Absolutely essential for life. Helps the body adapt to external changes and
intermittent food intake by keeping blood sugar levels fairly constant.
Maintain blood volume by preventing shift of water into tissue cells. Main function is to help the body with long
term response to stress (such as infection and trauma). An example is cortisol.
The bulk
of gonadocorticoids are androgens, or male sex hormones, with testosterone as
the most common. The adrenal cortex also makes small amounts of female
hormones. The testosterone produced by the adrenal cortex is thought to be
responsible for the sex drive.
The
adrenal medulla is stimulated by the sympathetic division of the autonomic
nervous system. Two powerful hormones are secreted: epinephrine and norepinephrine, collectively known as
catecholamines. When the body is activated by a short term stressor or emergency
the sympathetic nervous system is mobilized resulting in blood sugar level
increases, vasoconstriction, and a faster heart rate.
Located
behind the stomach.

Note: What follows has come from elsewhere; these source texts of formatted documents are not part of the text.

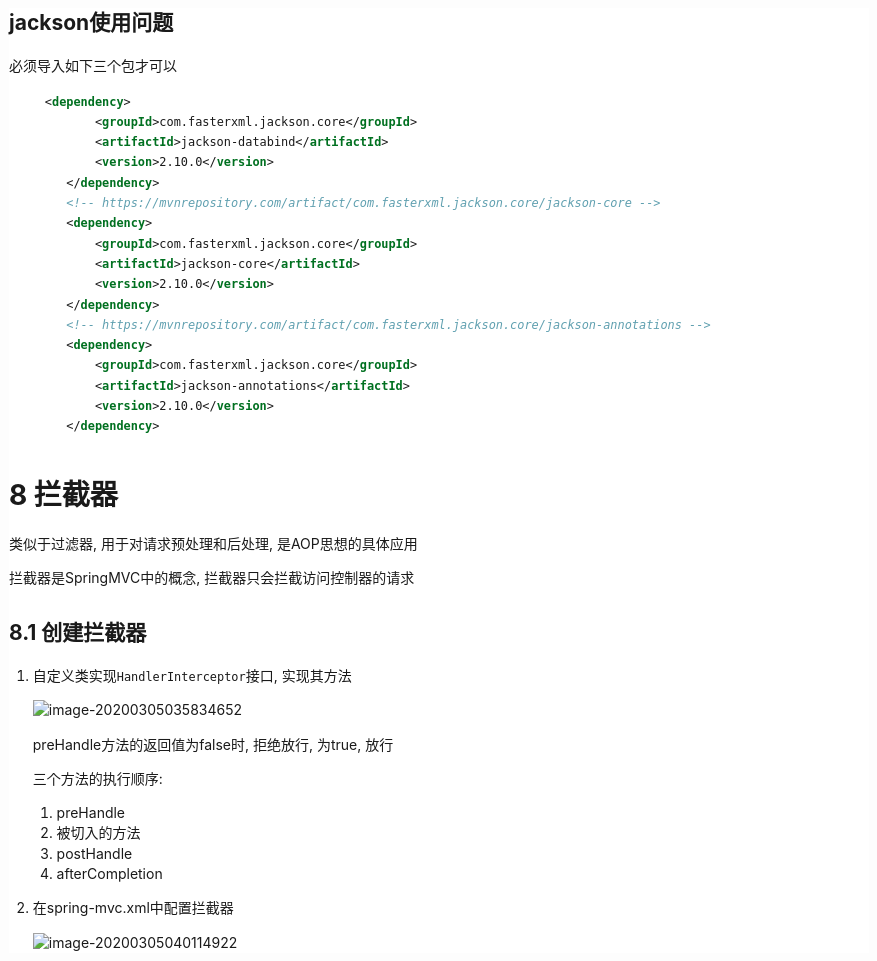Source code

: 

## jackson使用问题

必须导入如下三个包才可以

```xml
     <dependency>
            <groupId>com.fasterxml.jackson.core</groupId>
            <artifactId>jackson-databind</artifactId>
            <version>2.10.0</version>
        </dependency>
        <!-- https://mvnrepository.com/artifact/com.fasterxml.jackson.core/jackson-core -->
        <dependency>
            <groupId>com.fasterxml.jackson.core</groupId>
            <artifactId>jackson-core</artifactId>
            <version>2.10.0</version>
        </dependency>
        <!-- https://mvnrepository.com/artifact/com.fasterxml.jackson.core/jackson-annotations -->
        <dependency>
            <groupId>com.fasterxml.jackson.core</groupId>
            <artifactId>jackson-annotations</artifactId>
            <version>2.10.0</version>
        </dependency>
```



# 8 拦截器





类似于过滤器, 用于对请求预处理和后处理, 是AOP思想的具体应用

拦截器是SpringMVC中的概念, 拦截器只会拦截访问控制器的请求

## 8.1 创建拦截器

1. 自定义类实现`HandlerInterceptor`接口, 实现其方法

   ![image-20200305035834652](C:\Users\14402\AppData\Roaming\Typora\typora-user-images\image-20200305035834652.png)

   preHandle方法的返回值为false时, 拒绝放行, 为true, 放行

   三个方法的执行顺序:

   1. preHandle
   2. 被切入的方法
   3. postHandle
   4. afterCompletion

2. 在spring-mvc.xml中配置拦截器

   ![image-20200305040114922](C:\Users\14402\AppData\Roaming\Typora\typora-user-images\image-20200305040114922.png)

It is a mixed gland composed of both endocrine and exocrine
gland cells. The bulk of the gland is exocrine, producing digestive enzymes
that are carried by a duct to the small intestine. Scattered among the exocrine
part are minute clusters of cells (islets of Langerhans) that produce
pancreatic hormones. The islets contain 2 major populations of
hormone-producing cells:
1. alpha – make glucagon
2. beta – make insulin
Insulin
and glucagon are both involved in the metabolism and regulation of blood
glucose
Released
in response to low blood sugar levels. Its function is to raise blood sugar to
the proper level. Its major target is the liver where it promotes:
1. glycogenolysis – breakdown of
glycogen to glucose
2. gluconeogenesis – formation of
glucose from non-carbohydrate precursors such as fatty acids and amino acids.
Released
in response to high blood sugar levels. Its function is to lower blood sugar to
the proper level by the following mechanisms:
1. inhibits breakdown of glycogen to
glucose
2. enhances transport of glucose into
cells
3. promotes breakdown of glucose inside
cells for ATP production
4. joins glucose together to form glycogen
5. converts leftover glucose to fat
after the body’s immediate energy needs are met
Produce
gonadal sex hormones, identical to those produced by adrenal cortex. Sex
hormones are steroid hormones. Ovaries produce estrogen and progesterone.
Estrogen is responsible for maturation of female reproductive organs and
secondary sex characteristics of females at puberty. During pregnancy the
levels of both hormones rise. The testes produce testosterone which is
responsible for maturation of male reproductive organs, secondary sex
characteristics of males at puberty, and the sex drive.